At one point in the essay, you say you were sure that God would be with him and all of you no matter how this shook down.  I'm sure of that too, because God never abandons us.  God is kind of nutty in love with us that way: that's the cross for you.  But we need to choose to live our lives--and honor others' lives--in such a way that opens US to God's love for us, and trusts God can work in some flat out lousy and hard circumstances.  I'm recalling two other lines from different books you have written: one is "God loves us exactly where we are, and God loves us too much leave us in that place" (that's a paraphrase, sorry), and the culminating line of your conversion, after sensing Jesus' presence for days: "Alright, $%& it.  You can come in." (Yes, its a family friendly blog).  When someone close to me is suffering or dying, I would invite (in fact, beg) Jesus to "come in."  I would remind him that he has said he loves us too much to leave us in this awful place and act, do something, help us see where he is in this, help my dying friend have courage and peace. 
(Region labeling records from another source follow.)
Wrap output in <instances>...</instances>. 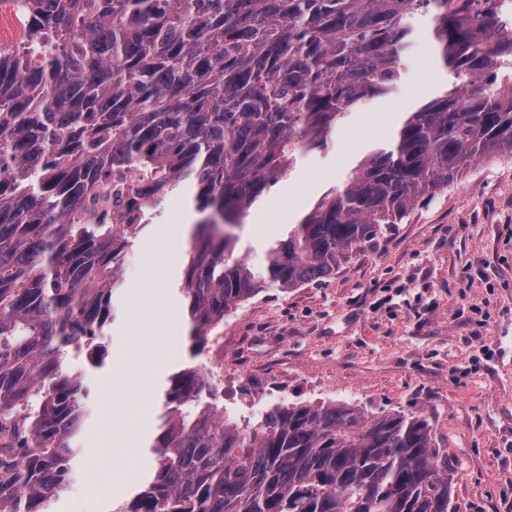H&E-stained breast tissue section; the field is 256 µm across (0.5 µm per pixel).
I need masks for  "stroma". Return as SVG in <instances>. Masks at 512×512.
Instances as JSON below:
<instances>
[{
    "label": "stroma",
    "instance_id": "35a3bbf8",
    "mask_svg": "<svg viewBox=\"0 0 512 512\" xmlns=\"http://www.w3.org/2000/svg\"><path fill=\"white\" fill-rule=\"evenodd\" d=\"M413 27L416 49L399 91L348 112L326 146L300 156L259 197L234 229L237 257L261 264L326 192L392 138L397 124L388 112L413 111L444 91L432 22L419 17ZM192 204L188 194L169 195L133 241L113 294L103 366L70 362L91 387V414L77 479L46 512H112L130 496L144 466L127 459L111 432L141 415L155 438L163 390L152 387L151 370L162 367L169 377L206 362L190 352L182 280L167 275L187 267L192 237L170 228ZM281 389L291 403L344 402L425 418L452 463L454 512H512V158L477 159L325 281L268 288L229 309L225 411L259 414ZM97 480L117 482V492L90 497Z\"/></svg>",
    "mask_w": 512,
    "mask_h": 512
}]
</instances>
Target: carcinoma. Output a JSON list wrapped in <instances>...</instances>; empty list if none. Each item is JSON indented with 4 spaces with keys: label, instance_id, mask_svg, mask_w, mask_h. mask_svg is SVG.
Masks as SVG:
<instances>
[{
    "label": "carcinoma",
    "instance_id": "obj_1",
    "mask_svg": "<svg viewBox=\"0 0 512 512\" xmlns=\"http://www.w3.org/2000/svg\"><path fill=\"white\" fill-rule=\"evenodd\" d=\"M0 46V512H43L73 480L89 388L129 247L189 182L207 214L181 292L193 356L224 312L319 283L480 157H512V0H20ZM430 16L449 88L254 266L220 233L396 92ZM152 469L114 512H453L448 456L420 416L288 403L224 416L191 367L171 378Z\"/></svg>",
    "mask_w": 512,
    "mask_h": 512
}]
</instances>
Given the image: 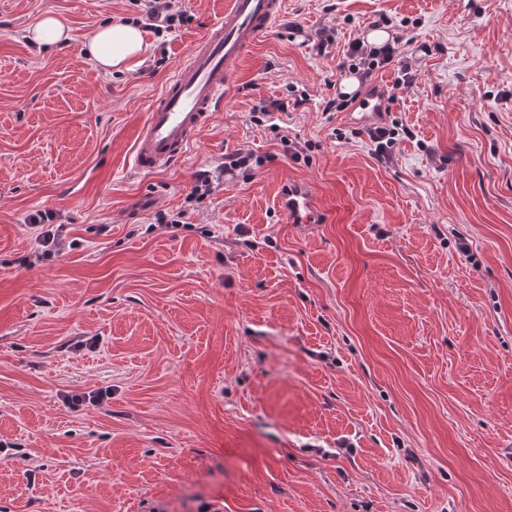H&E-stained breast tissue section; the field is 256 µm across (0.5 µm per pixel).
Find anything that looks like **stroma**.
<instances>
[{
  "instance_id": "stroma-1",
  "label": "stroma",
  "mask_w": 512,
  "mask_h": 512,
  "mask_svg": "<svg viewBox=\"0 0 512 512\" xmlns=\"http://www.w3.org/2000/svg\"><path fill=\"white\" fill-rule=\"evenodd\" d=\"M225 2L175 0L189 22L106 75L89 39L139 0H0V512H512V0H283L185 156L134 172ZM48 12L71 39L39 50ZM382 15L417 73L385 162L325 109ZM289 182L322 222L289 223ZM46 210L66 249L20 266Z\"/></svg>"
}]
</instances>
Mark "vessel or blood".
Instances as JSON below:
<instances>
[{
    "label": "vessel or blood",
    "instance_id": "1",
    "mask_svg": "<svg viewBox=\"0 0 512 512\" xmlns=\"http://www.w3.org/2000/svg\"><path fill=\"white\" fill-rule=\"evenodd\" d=\"M282 10L283 0H229L151 105L136 134L134 170L159 171L185 153L223 104L234 65L272 30ZM281 203L293 224H314L322 216L310 186L289 185Z\"/></svg>",
    "mask_w": 512,
    "mask_h": 512
}]
</instances>
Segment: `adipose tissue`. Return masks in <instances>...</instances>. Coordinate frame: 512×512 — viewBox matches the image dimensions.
I'll return each mask as SVG.
<instances>
[{"label": "adipose tissue", "instance_id": "1", "mask_svg": "<svg viewBox=\"0 0 512 512\" xmlns=\"http://www.w3.org/2000/svg\"><path fill=\"white\" fill-rule=\"evenodd\" d=\"M145 50L142 29L128 21L111 22L93 35L89 53L95 66L103 73L131 70L140 63Z\"/></svg>", "mask_w": 512, "mask_h": 512}]
</instances>
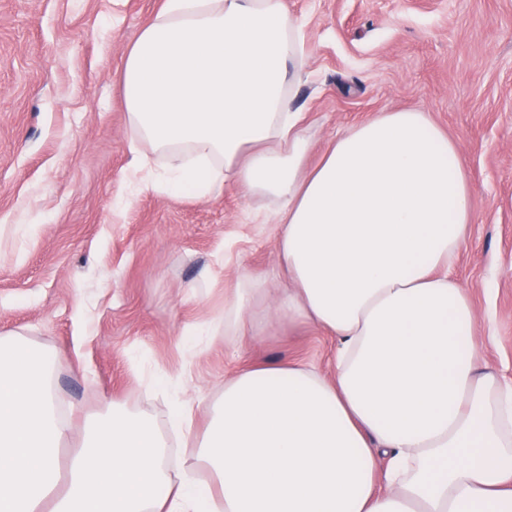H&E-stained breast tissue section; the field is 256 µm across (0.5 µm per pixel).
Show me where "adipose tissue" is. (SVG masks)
Listing matches in <instances>:
<instances>
[{"label":"adipose tissue","instance_id":"obj_1","mask_svg":"<svg viewBox=\"0 0 512 512\" xmlns=\"http://www.w3.org/2000/svg\"><path fill=\"white\" fill-rule=\"evenodd\" d=\"M304 50L286 0H163L120 83L139 168L153 154L166 171L134 192L234 183L276 202L274 312L335 336L333 377L242 368L199 436L201 400H176L167 424L192 444L175 472L166 431L118 406L87 421L63 466L53 355L1 334L0 512H512V384L479 363L453 274L474 220L459 146L427 113L380 112L309 166L291 96ZM270 292L238 274L185 347L251 335Z\"/></svg>","mask_w":512,"mask_h":512}]
</instances>
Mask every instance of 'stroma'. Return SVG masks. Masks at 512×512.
Masks as SVG:
<instances>
[{
	"label": "stroma",
	"mask_w": 512,
	"mask_h": 512,
	"mask_svg": "<svg viewBox=\"0 0 512 512\" xmlns=\"http://www.w3.org/2000/svg\"><path fill=\"white\" fill-rule=\"evenodd\" d=\"M304 25L293 105L310 164L379 112L415 109L456 141L474 221L455 274L473 304L483 365L512 379V0H287ZM162 0H0V332L50 350L73 423L113 404L164 423L163 376L208 401L242 366L302 362L331 374L336 338L253 305L255 335L216 333L197 356L185 325L224 305L239 270L272 273V202L225 186L194 198L143 192L126 206L130 130L118 73ZM33 224L18 240L14 227ZM223 264L224 279L206 272Z\"/></svg>",
	"instance_id": "obj_1"
}]
</instances>
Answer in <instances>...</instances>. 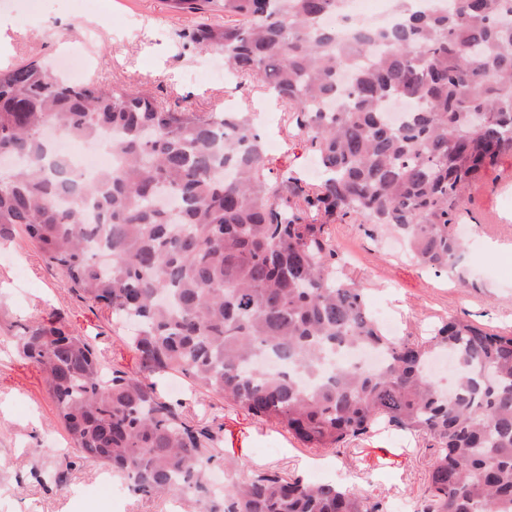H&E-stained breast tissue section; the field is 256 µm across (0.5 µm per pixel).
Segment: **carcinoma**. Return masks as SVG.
<instances>
[{
  "label": "carcinoma",
  "mask_w": 512,
  "mask_h": 512,
  "mask_svg": "<svg viewBox=\"0 0 512 512\" xmlns=\"http://www.w3.org/2000/svg\"><path fill=\"white\" fill-rule=\"evenodd\" d=\"M168 2L224 15L191 42L223 48L233 78L272 93L322 181L273 173L248 112L164 107L31 61L0 69V155L19 160L0 176V240L24 231L82 298L134 327L143 370L182 373L306 448H341L382 425L424 436L439 455L423 512H512V335L463 318L425 340L385 334L328 229L363 219L371 239L397 237L423 270L481 287L459 266L456 221L463 191L512 154V0H396L391 24L346 40L322 25L337 0ZM341 70L350 82L338 100ZM397 98L408 117L392 125L384 104ZM47 123L76 139L117 133L106 145L119 164L80 178L39 135ZM17 345L43 373L77 457L144 497L187 492L205 512H384L355 488L237 472L220 456L223 425L107 370L59 314ZM345 346L382 349L383 368L346 365L307 387ZM441 352L457 365L447 394L426 371ZM261 357L286 371L263 372ZM219 461L217 497L207 473Z\"/></svg>",
  "instance_id": "carcinoma-1"
}]
</instances>
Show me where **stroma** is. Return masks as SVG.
<instances>
[{
    "instance_id": "obj_1",
    "label": "stroma",
    "mask_w": 512,
    "mask_h": 512,
    "mask_svg": "<svg viewBox=\"0 0 512 512\" xmlns=\"http://www.w3.org/2000/svg\"><path fill=\"white\" fill-rule=\"evenodd\" d=\"M1 15L10 20L11 52L0 61L7 66L76 46L95 60L99 82L149 93L166 107L220 112L230 97L238 111L251 113L264 97L253 83L237 88L200 79L222 51L189 44L198 15L172 10L167 0H0ZM260 133L279 145L269 156L274 171L308 178L312 155L287 122H267ZM463 205L469 213L462 222L471 229L464 264L482 282L479 290L462 287L453 274L420 270L389 244L374 245L357 222L336 227V243L350 256L347 276L361 283L369 301L390 306L400 335L429 336L451 315L512 333V156L488 171L481 190H468ZM54 313L87 336L111 368L142 373L125 331L73 292L24 233L0 244V512H167L170 498L140 497L121 477L102 479L98 463L77 460L42 374L14 345L24 328ZM159 389L180 398L190 417L223 424V456L238 469L342 483L381 500L385 512L398 499L419 508L438 456L432 441L392 429L339 451H316L181 374L161 379Z\"/></svg>"
}]
</instances>
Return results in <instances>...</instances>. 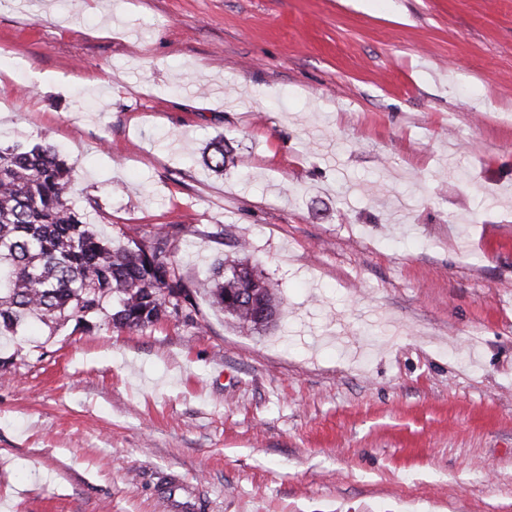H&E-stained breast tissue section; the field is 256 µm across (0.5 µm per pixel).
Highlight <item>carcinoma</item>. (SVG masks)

Why am I writing?  Honestly, Anne, I want you to see that dying is hard but it can also be a place where God is especially present, the veil lifted.  I do want you to see that ending another's life is wrong, not because I'm a rule freak and lacking in compassion, but because we need to trust Jesus and let him be in control.  Jesus Christ IS our compassion, and he will manifest it for us and through us if he let him come in, and take our sticky hands off the wheel (I think that is one of your lines too).  Assisting someone's suicide is seeking a control over life and death that belongs to God.  And for all of you who agree with Anne, who take the movie Million Dollar Baby as your moral guide, please: this is for you as well.  Just put your name in Anne's spot.

Finally, Anne, I'm not sure if Mel's final gift to you (the framed picture of Lincoln before he was shot, the deep sorrow and compassion in his eyes) haunts you.  It haunts me.  Please, think about it.  And you may hate me for writing this public letter, or not. I hope not.  But you can contact me if you wish (my email is pretty easy, it's on the sidebar), and I promise I would keep any communication confidential from here on out.

As a Catholic, we honor November as the month where we pray for the dead.  I will pray for Mel.  I will also pray for you.  Perhaps you can pray for me as well.  We are family.